Take the reduction pair:

  matrix interpretations:
  
    carrier: N^3
    order: lexicographic order
    interpretations:
      a__filter#_A(x1,x2,x3) = ((1,0,0),(0,1,0),(0,1,1)) x1 + ((1,0,0),(0,1,0),(1,1,1)) x2 + x3
      cons_A(x1,x2) = ((1,0,0),(1,1,0),(0,0,1)) x1 + (1,4,1)
      s_A(x1) = ((1,0,0),(0,1,0),(1,1,1)) x1 + (8,1,1)
      mark#_A(x1) = ((1,0,0),(1,1,0),(1,1,1)) x1 + (1,6,16)
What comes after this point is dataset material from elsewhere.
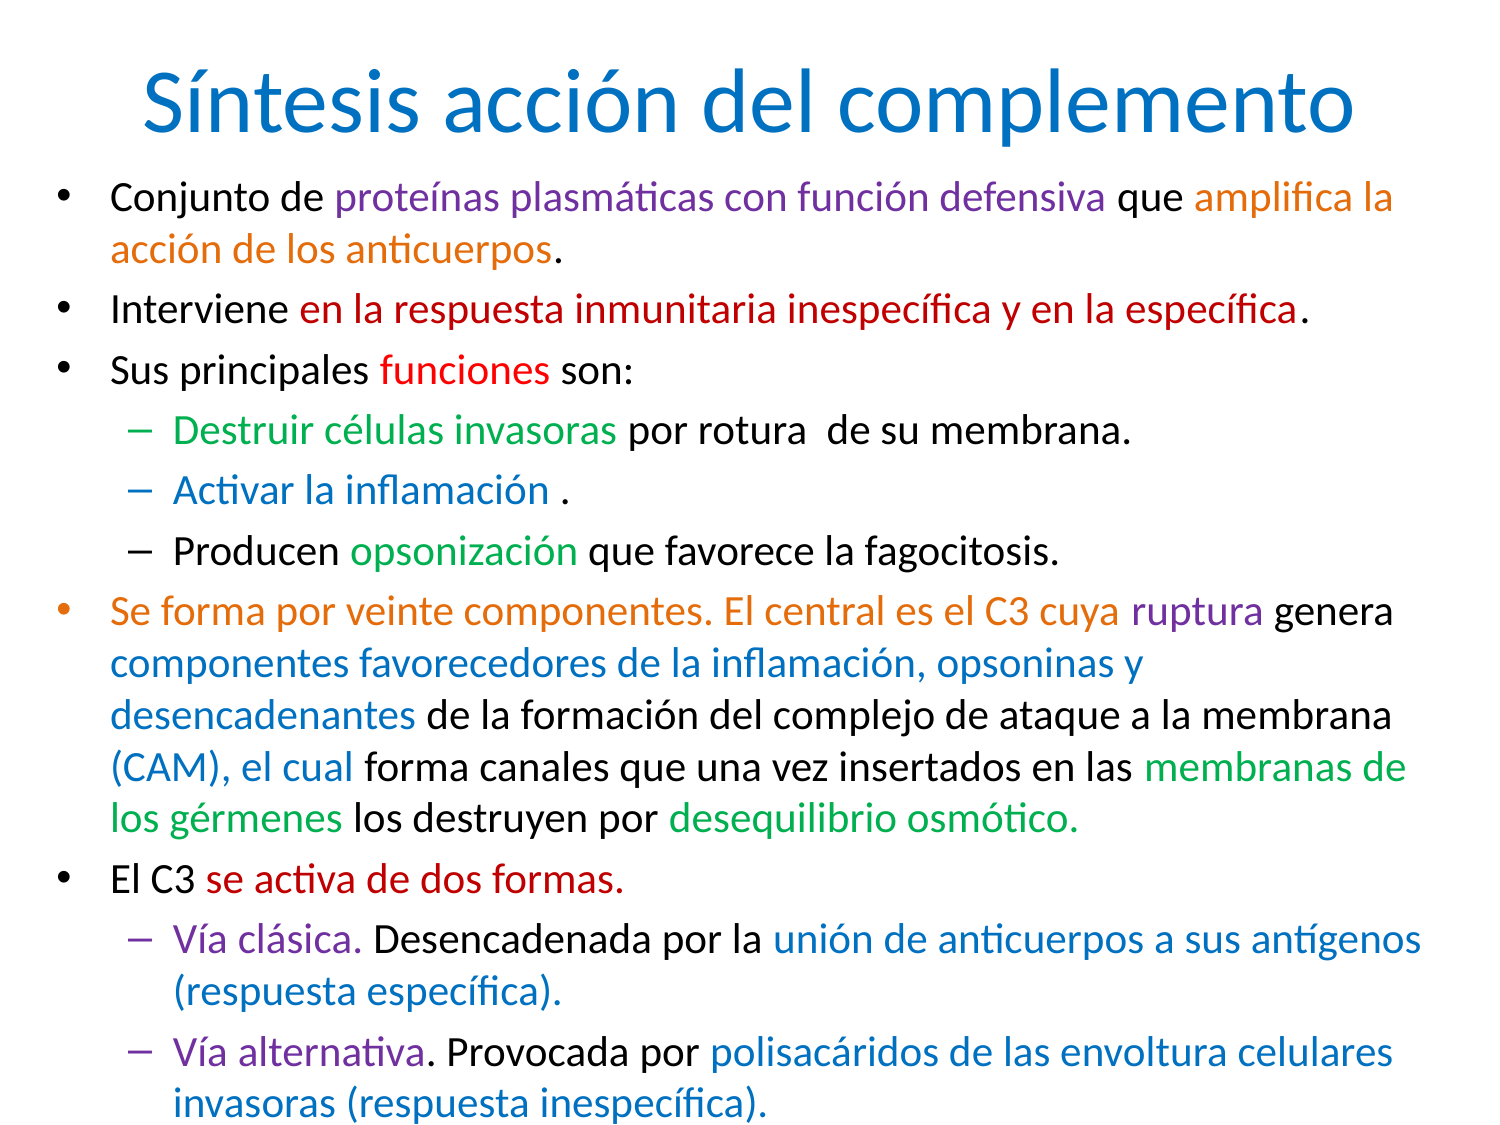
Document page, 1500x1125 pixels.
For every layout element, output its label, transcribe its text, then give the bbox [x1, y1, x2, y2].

title Síntesis acción del complemento [75, 19, 1425, 160]
list Conjunto de proteínas plasmáticas con función defensiva que amplifica la acción de los anticuerpos. Interviene en la respuesta inmunitaria inespecífica y en la específica. Sus principales funciones son: Destruir células invasoras por rotura de su membrana. Activar la inflamación . Producen opsonización que favorece la fagocitosis. Se forma por veinte componentes. El central es el C3 cuya ruptura genera componentes favorecedores de la inflamación, opsoninas y desencadenantes de la formación del complejo de ataque a la membrana (CAM), el cual forma canales que una vez insertados en las membranas de los gérmenes los destruyen por desequilibrio osmótico. El C3 se activa de dos formas. Vía clásica. Desencadenada por la unión de anticuerpos a sus antígenos (respuesta específica). Vía alternativa. Provocada por polisacáridos de las envoltura celulares invasoras (respuesta inespecífica). [41, 160, 1471, 1125]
      zprimes_A() = (21,6,1)
      a__zprimes#_A() = (20,32,45)
      a__nats#_A(x1) = ((1,0,0),(1,1,0),(0,0,1)) x1 + (2,11,15)
      |0|_A() = (1,1,0)
      nats_A(x1) = ((1,0,0),(1,1,0),(1,0,0)) x1 + (2,12,2)
      mark_A(x1) = ((1,0,0),(1,1,0),(1,1,1)) x1 + (0,10,18)
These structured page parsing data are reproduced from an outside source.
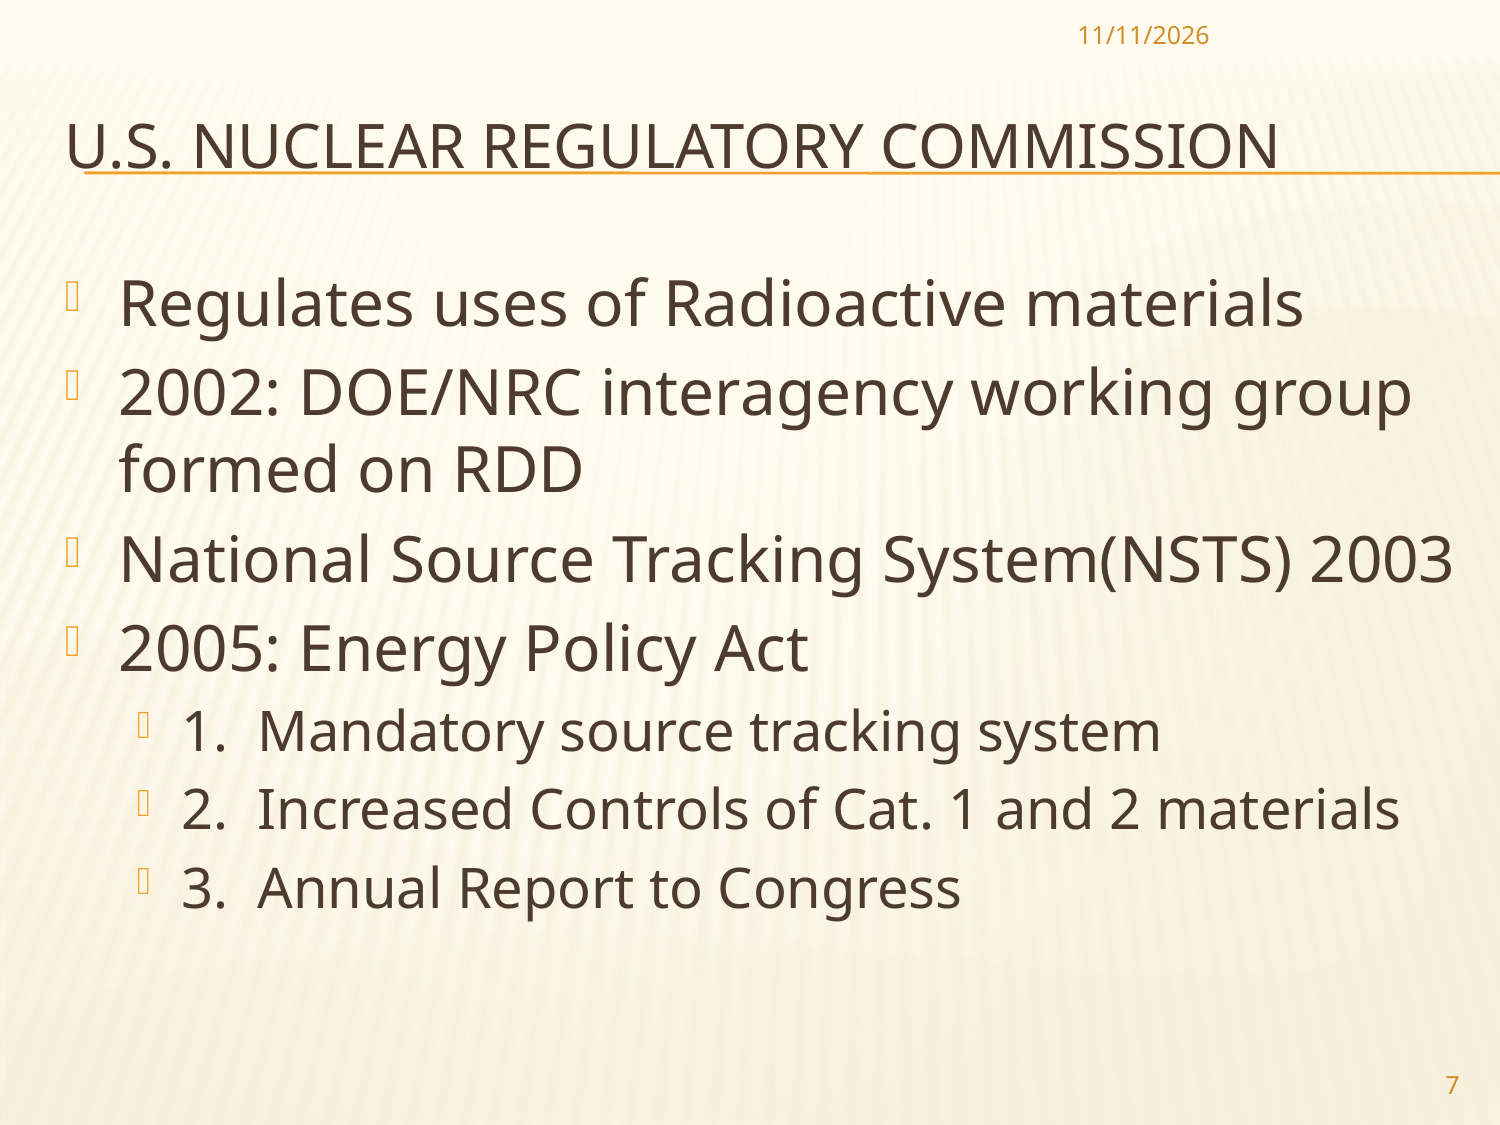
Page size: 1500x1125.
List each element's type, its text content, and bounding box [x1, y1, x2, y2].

title U.S. Nuclear Regulatory Commission [50, 75, 1475, 213]
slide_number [1062, 12, 1475, 60]
slide_number 7 [1350, 1061, 1475, 1103]
list Regulates uses of Radioactive materials 2002: DOE/NRC interagency working group formed on RDD National Source Tracking System(NSTS) 2003 2005: Energy Policy Act 1. Mandatory source tracking system 2. Increased Controls of Cat. 1 and 2 materials 3. Annual Report to Congress [50, 254, 1475, 998]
      sieve_A(x1) = ((1,0,0),(1,0,0),(1,0,0)) x1 + (1,1,1)
      a__sieve#_A(x1) = x1 + (0,7,20)
      filter_A(x1,x2,x3) = ((1,0,0),(1,0,0),(1,1,0)) x1 + ((1,0,0),(1,1,0),(1,0,1)) x2 + ((1,0,0),(1,1,0),(1,0,1)) x3 + (12,1,28)
      a__nats_A(x1) = ((1,0,0),(1,1,0),(0,0,0)) x1 + (2,14,1)
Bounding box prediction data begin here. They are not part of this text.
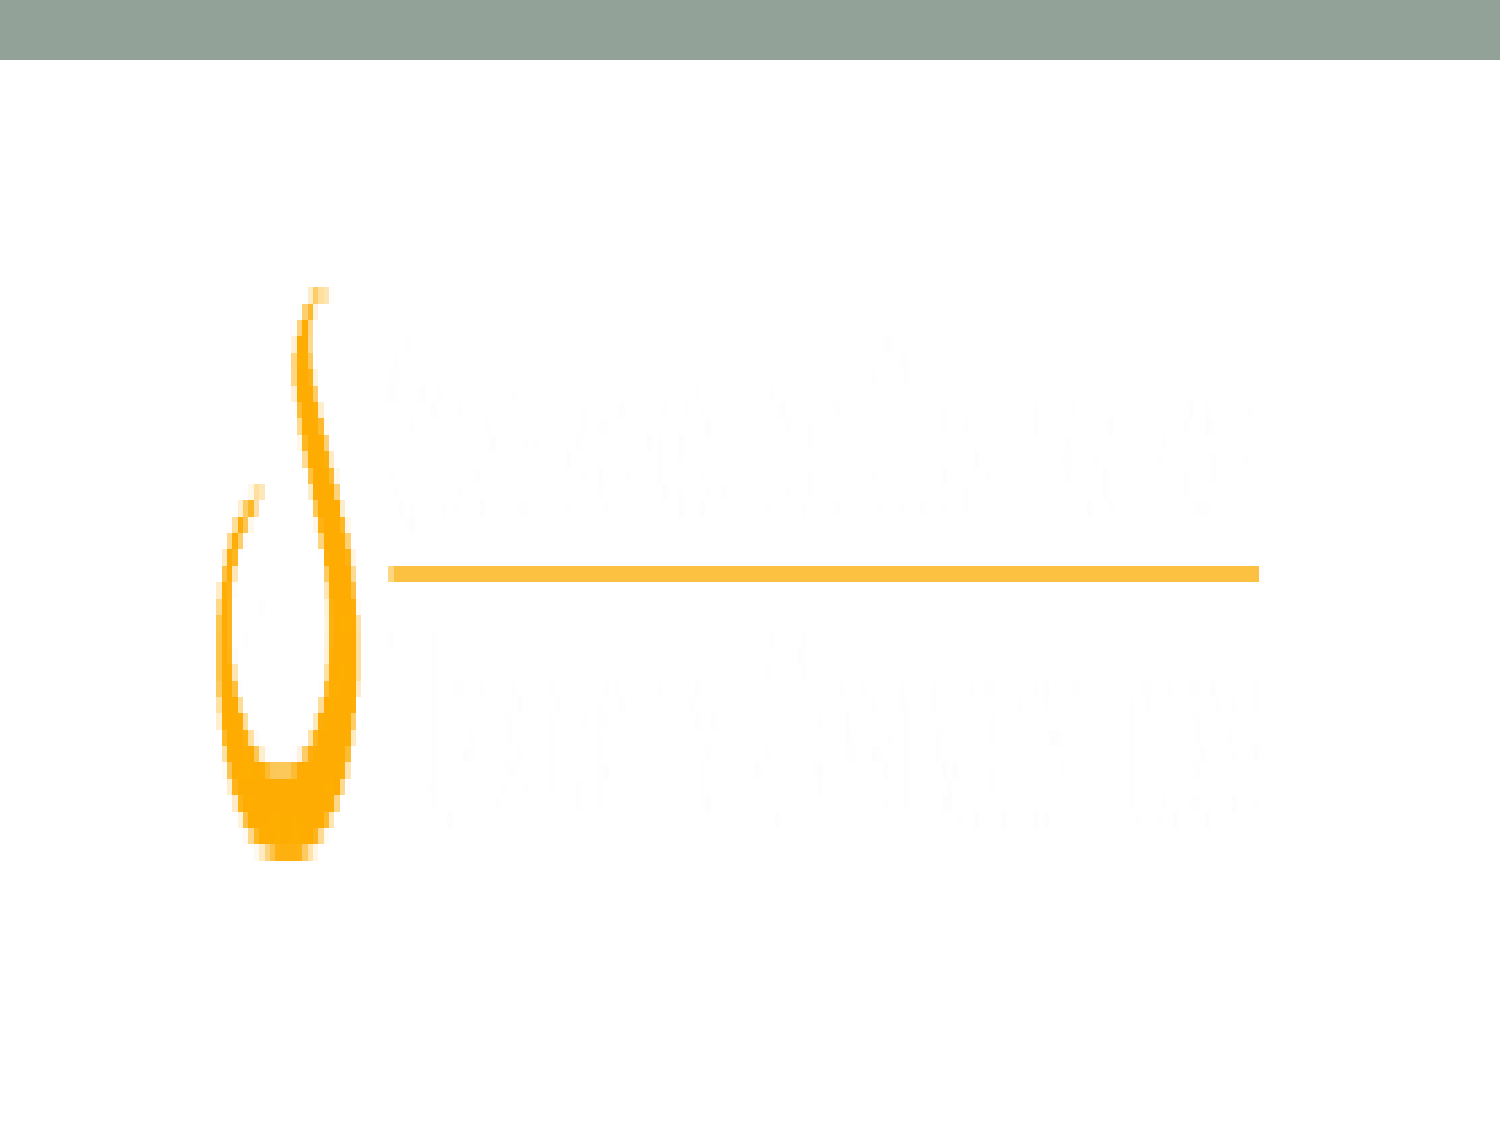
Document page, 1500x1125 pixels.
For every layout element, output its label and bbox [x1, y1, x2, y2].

picture [206, 255, 1270, 894]
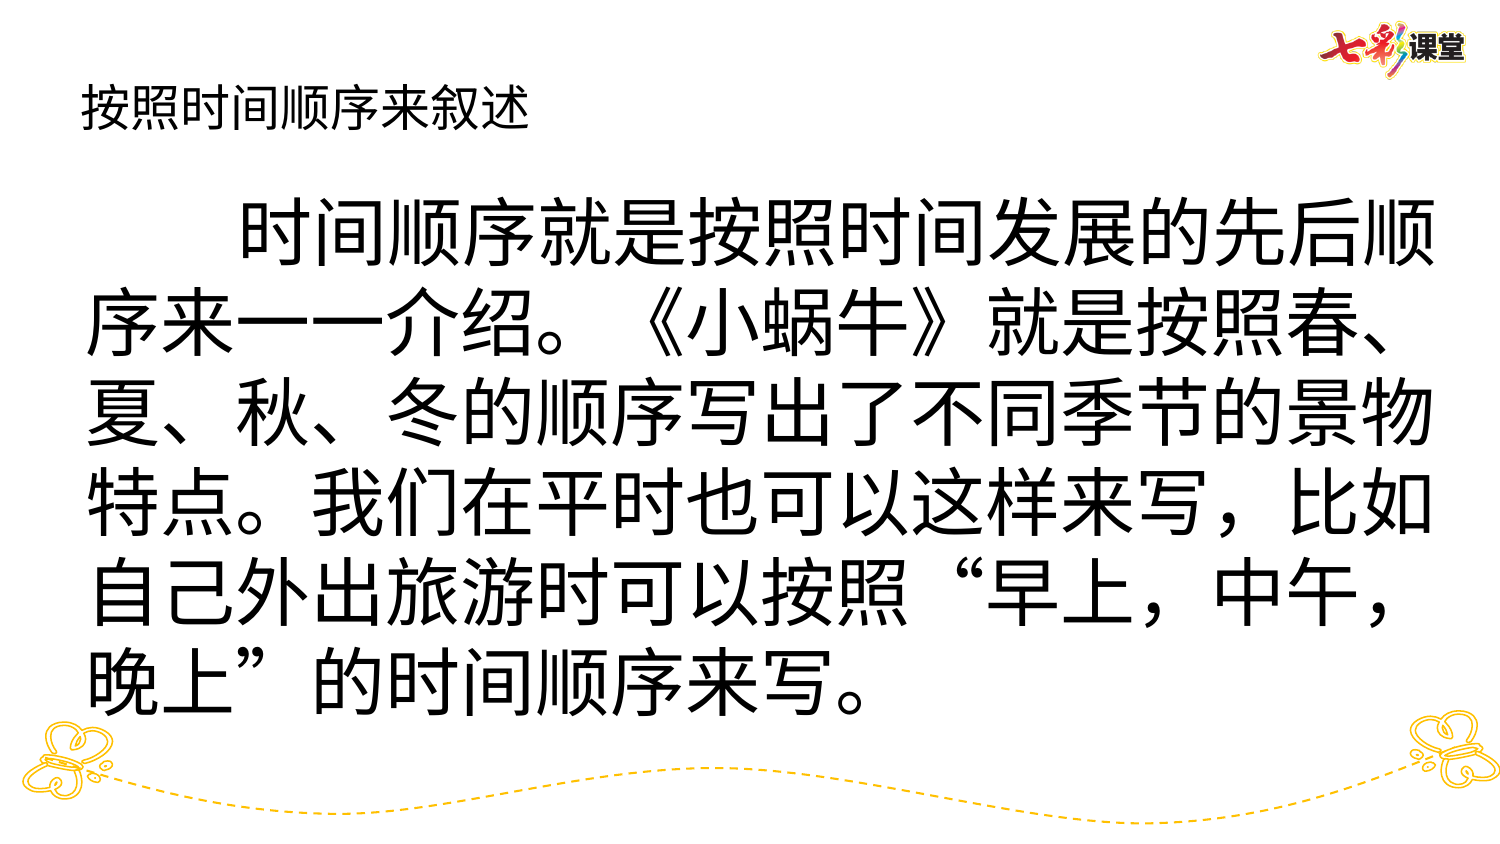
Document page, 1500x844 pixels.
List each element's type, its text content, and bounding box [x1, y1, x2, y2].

picture [1316, 20, 1468, 80]
text_box 按照时间顺序来叙述 [66, 68, 1215, 144]
text_box 时间顺序就是按照时间发展的先后顺序来一一介绍。《小蜗牛》就是按照春、夏、秋、冬的顺序写出了不同季节的景物特点。我们在平时也可以这样来写，比如自己外出旅游时可以按照“早上，中午，晚上”的时间顺序来写。 [70, 177, 1471, 733]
      a__filter_A(x1,x2,x3) = ((1,0,0),(1,0,0),(0,1,0)) x1 + ((1,0,0),(1,1,0),(0,0,1)) x2 + ((1,0,0),(1,1,0),(1,0,0)) x3 + (12,2,31)
      a__sieve_A(x1) = ((1,0,0),(1,0,0),(1,0,0)) x1 + (1,2,22)
      a__zprimes_A() = (21,20,0)

The next rules are strictly ordered:

  p1, p2, p3, p4, p5, p6, p7, p8, p9, p10, p11, p12, p13, p14, p15, p16

We remove them from the problem.  Then no dependency pair remains.